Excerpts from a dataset
_ _ _ _ _

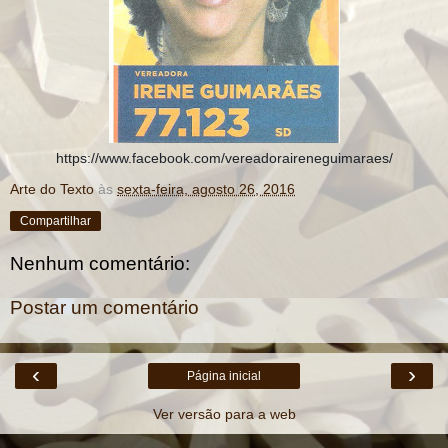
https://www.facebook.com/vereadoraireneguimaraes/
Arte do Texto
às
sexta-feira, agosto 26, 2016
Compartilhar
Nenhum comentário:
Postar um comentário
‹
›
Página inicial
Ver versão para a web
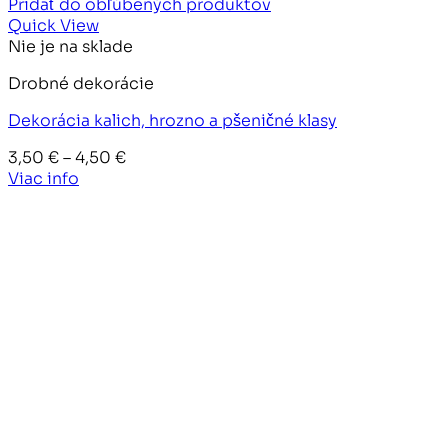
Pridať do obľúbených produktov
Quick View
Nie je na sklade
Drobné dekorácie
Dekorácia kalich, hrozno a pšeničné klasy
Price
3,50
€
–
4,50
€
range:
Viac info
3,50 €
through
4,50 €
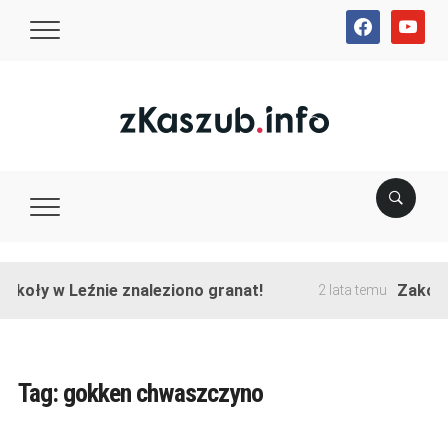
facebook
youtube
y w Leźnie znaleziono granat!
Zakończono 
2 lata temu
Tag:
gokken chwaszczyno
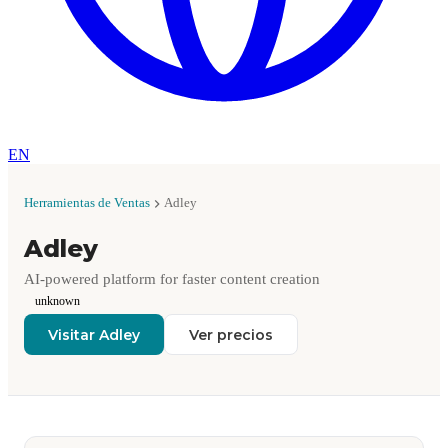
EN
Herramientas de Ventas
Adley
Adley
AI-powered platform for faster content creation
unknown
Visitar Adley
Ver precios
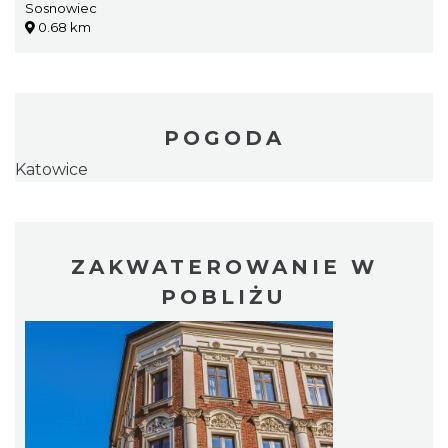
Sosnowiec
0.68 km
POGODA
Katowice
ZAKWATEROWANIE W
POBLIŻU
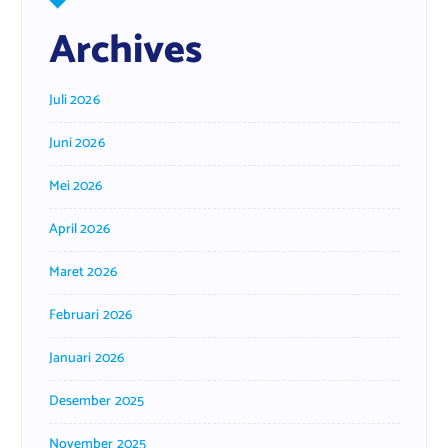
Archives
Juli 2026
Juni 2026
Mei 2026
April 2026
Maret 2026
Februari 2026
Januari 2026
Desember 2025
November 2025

_ _ _ _ _

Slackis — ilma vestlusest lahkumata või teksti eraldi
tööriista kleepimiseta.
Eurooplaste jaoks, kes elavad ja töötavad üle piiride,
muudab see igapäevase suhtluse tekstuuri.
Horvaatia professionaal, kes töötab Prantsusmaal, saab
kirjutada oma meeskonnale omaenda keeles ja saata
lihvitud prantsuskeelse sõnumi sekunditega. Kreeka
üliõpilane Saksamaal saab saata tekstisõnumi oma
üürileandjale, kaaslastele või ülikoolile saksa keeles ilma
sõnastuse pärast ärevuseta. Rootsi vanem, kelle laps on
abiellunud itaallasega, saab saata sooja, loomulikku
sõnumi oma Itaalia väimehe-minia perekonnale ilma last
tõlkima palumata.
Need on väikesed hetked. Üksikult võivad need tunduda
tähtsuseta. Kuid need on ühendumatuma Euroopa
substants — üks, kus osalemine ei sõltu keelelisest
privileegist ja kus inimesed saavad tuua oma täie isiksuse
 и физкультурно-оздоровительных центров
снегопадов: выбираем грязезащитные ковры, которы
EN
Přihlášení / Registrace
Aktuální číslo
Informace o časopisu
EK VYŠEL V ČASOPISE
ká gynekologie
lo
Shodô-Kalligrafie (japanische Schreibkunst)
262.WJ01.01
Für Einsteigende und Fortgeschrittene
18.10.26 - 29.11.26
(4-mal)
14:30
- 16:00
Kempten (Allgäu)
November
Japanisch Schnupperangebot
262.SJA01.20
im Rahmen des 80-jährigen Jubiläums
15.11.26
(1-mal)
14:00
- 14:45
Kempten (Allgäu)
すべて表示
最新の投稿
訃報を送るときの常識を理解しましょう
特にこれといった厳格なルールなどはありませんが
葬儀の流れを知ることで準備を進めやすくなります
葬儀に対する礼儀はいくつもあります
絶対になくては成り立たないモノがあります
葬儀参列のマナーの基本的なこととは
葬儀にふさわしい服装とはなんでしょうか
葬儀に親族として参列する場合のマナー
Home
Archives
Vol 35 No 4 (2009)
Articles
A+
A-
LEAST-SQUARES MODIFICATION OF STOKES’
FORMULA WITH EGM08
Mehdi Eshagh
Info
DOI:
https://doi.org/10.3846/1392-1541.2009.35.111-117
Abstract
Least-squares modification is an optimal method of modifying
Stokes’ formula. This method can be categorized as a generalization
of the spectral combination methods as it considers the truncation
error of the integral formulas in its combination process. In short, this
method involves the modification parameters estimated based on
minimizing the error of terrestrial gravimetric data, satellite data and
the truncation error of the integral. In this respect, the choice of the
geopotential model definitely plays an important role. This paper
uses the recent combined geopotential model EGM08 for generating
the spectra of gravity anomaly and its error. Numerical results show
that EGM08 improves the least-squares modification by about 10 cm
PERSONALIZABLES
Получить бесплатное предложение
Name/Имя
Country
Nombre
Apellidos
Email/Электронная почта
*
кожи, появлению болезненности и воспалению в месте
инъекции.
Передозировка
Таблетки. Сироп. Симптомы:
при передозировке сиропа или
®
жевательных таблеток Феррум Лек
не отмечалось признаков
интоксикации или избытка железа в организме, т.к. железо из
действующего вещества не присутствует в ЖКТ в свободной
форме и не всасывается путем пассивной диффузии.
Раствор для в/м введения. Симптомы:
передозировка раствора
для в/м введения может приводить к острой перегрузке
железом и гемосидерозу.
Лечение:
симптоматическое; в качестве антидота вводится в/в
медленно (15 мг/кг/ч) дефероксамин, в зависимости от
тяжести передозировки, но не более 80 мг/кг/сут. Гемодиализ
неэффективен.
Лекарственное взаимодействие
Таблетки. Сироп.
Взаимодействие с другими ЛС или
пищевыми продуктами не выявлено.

_ _ _ _ _

Go through the records above. Copy each line in which the string "Таблетки" appears.

• **Solution to this problem**
Таблетки. Сироп. Симптомы:
Таблетки. Сироп.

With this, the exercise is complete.